In his year-end report on the federal judiciary, United States Supreme Court Chief Justice John Roberts notes that over the years “we have come to take democracy for granted, and civic education has fallen by the wayside.”

“In our age, when social media can instantly spread rumor and false information on a grand scale, the public’s need to understand our government, and the protections it provides, is ever more vital.”

In the words of Chief Justice Roberts, “Every generation has an obligation to pass on to the next, not only a fully functioning government responsive to the needs of the people, but the tools to understand and improve it.”

To that end, the Administrative Office of the U.S. Courts has put forth online a number of excellent educational resources that are suitable for teachers of young adults to incorporate into their civics education.

These materials can be found at www.uscourts.gov/about-federal-courts/educational-resources, and I would encourage teachers of civics related courses to give them a look.

They include games and activities, and links to videos about the Constitution and our system of government that a law geek like me finds to be inspirational.

Likewise, the Missouri Bar has a number of educational resources for teachers on its webpage at missourilawyershelp.org/educational-resources.

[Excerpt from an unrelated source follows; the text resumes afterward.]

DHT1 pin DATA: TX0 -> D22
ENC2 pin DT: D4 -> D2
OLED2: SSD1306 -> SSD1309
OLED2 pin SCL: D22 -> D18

In recognition of the importance of promoting civics education in Missouri Schools, the Missouri Bar has established the E.A. Richter Award to outstanding citizenship educators in Missouri, in recognition of the contribution by Missouri’s teachers, administrators and schools. Nominations for the Richter Award may be submitted to the Missouri Bar at any time for teachers, groups of teachers, administrators and schools, by letter(s) of less than three pages stating how the nominee has contributed to civic education in Missouri. Only one letter is required for a nominee, but additional letters may be submitted.

The Missouri Bar also sponsors a program called Mini Law School for the Public, whereby legal lecture series are set up around the state, for the public interest.

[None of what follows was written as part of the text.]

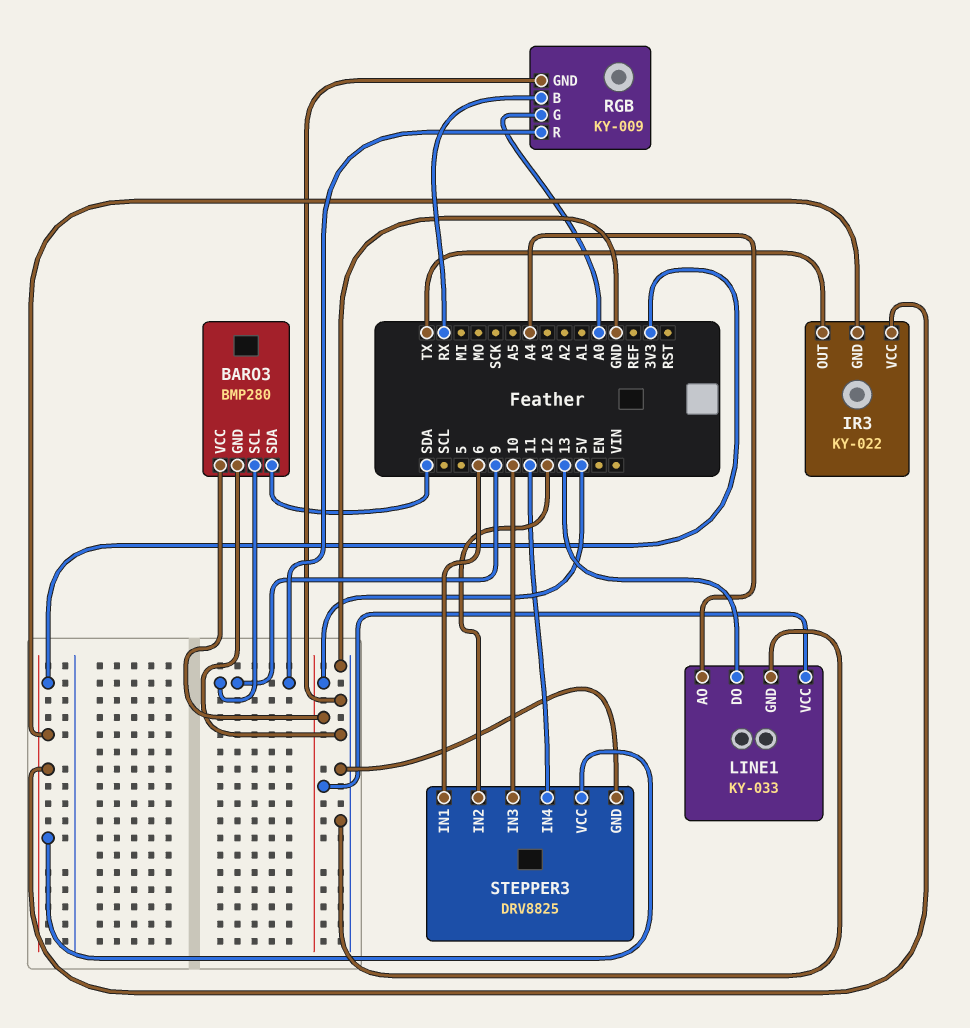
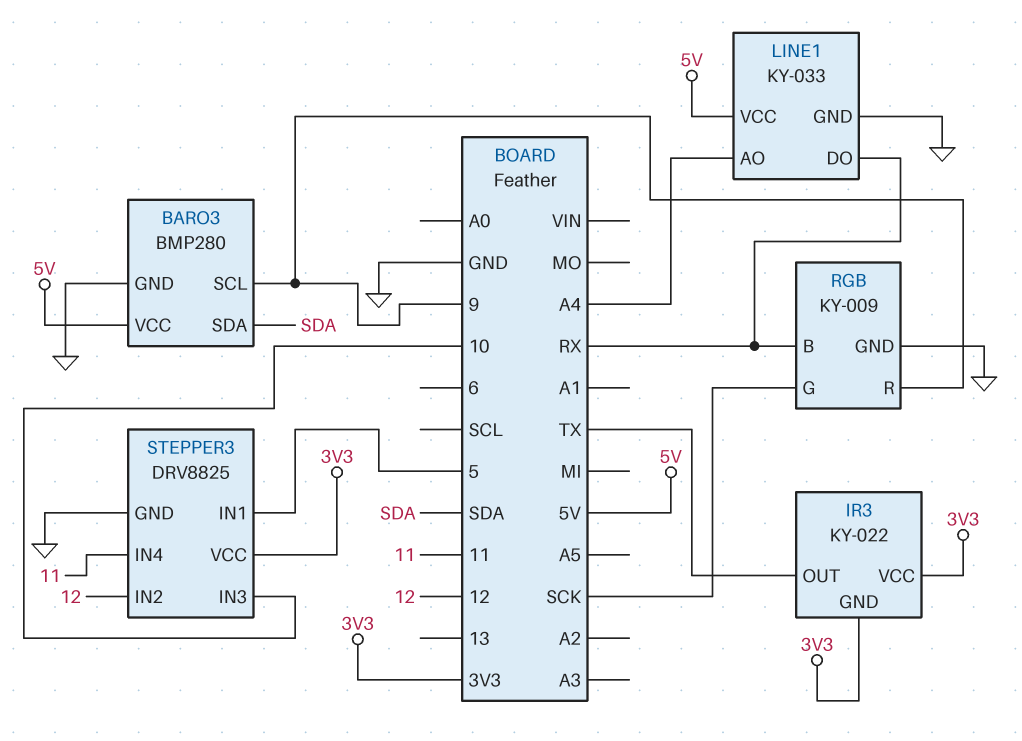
LINE1 pin DO: 13 -> RX
RGB pin G: A0 -> SCK
STEPPER3 pin IN1: 6 -> 5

Over the course of my three and a half decades in the legal profession, few things have I enjoyed more than speaking about legal topics to students and members of the public, be it a youth court class, a college class, a church group, or civic organization.

Our legal system is an essential part of the fabric of our lives. The rule of law is the social contract between all of us and each other, and sets forth our duty to our society. It protects us, and gives us certainty and security.

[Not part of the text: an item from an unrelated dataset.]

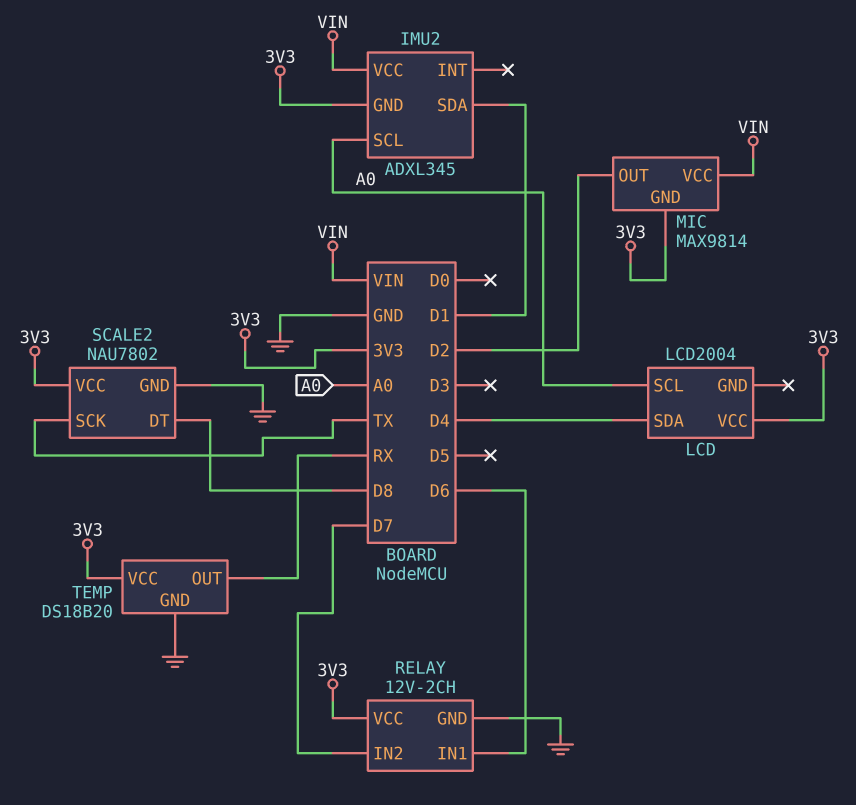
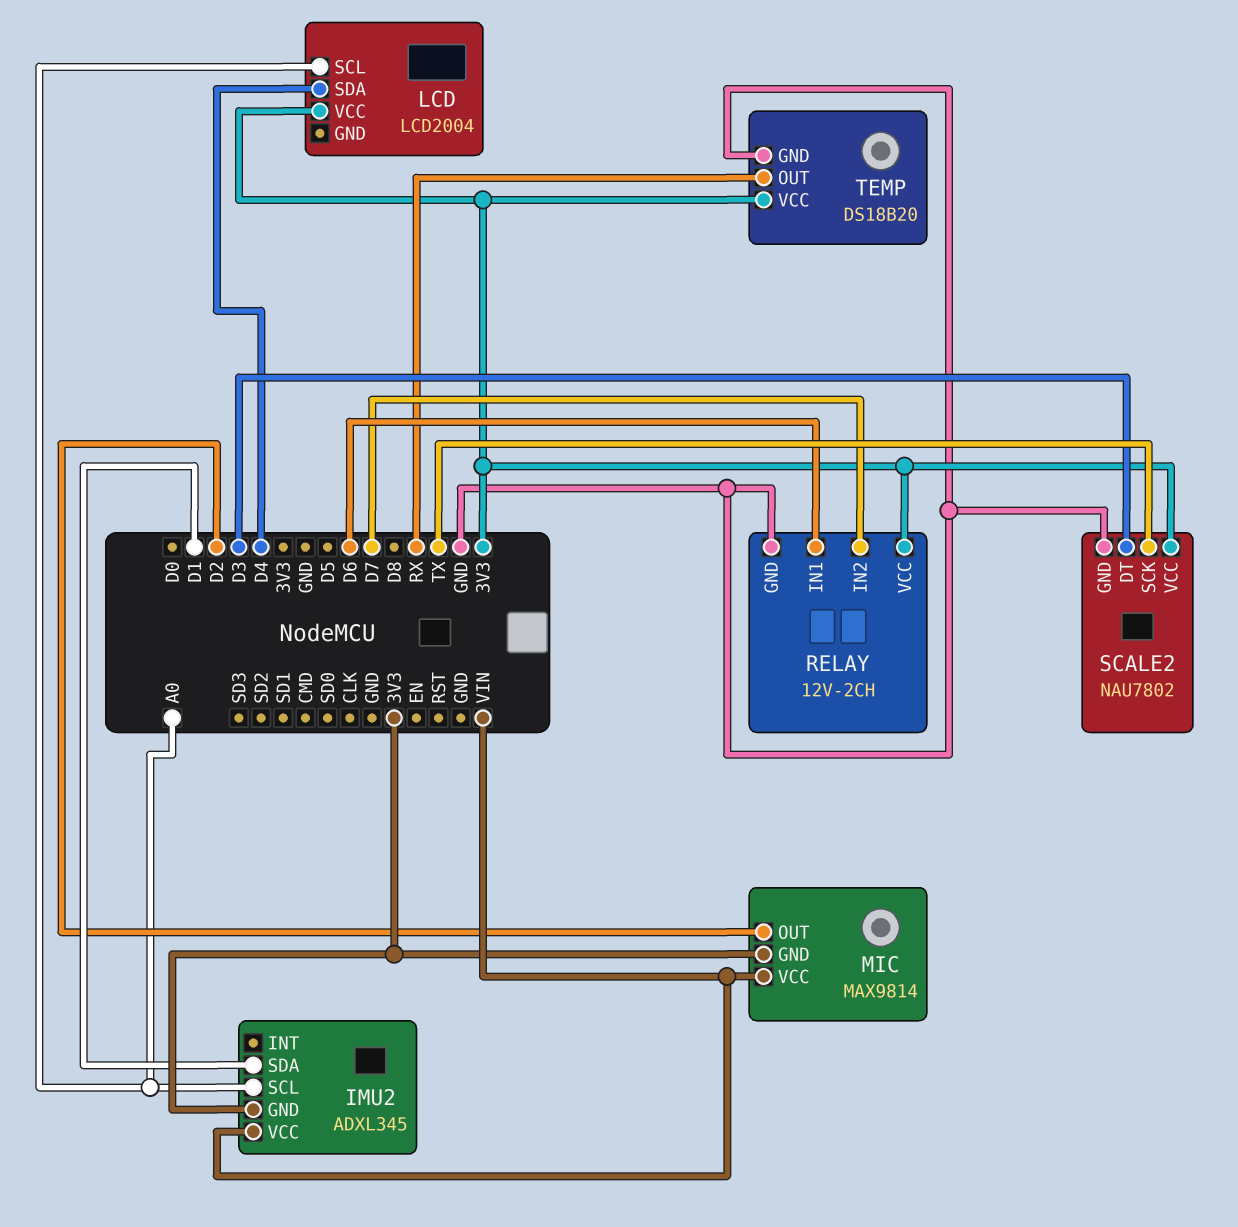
SCALE2 pin DT: D8 -> D3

Whether we think about it, or completely take it for granted, our system of government, and the rule of law make possible the utilities that are piped and wired into our homes, the streets and highways upon which we travel in our day to day lives, the freedom from concern about foreign governments invading and oppressing us and the same freedom from concern about our own government doing the same, food safety, air travel, protection of property, economic security, fair and orderly redress of civil wrongs, and on and on and on.

Our system of government, our legal system, our Constitution, and the rule of law are what makes our country the greatest in the history of mankind.

And the importance of the prominent inclusion of these principals in the education of our citizens must not be overlooked.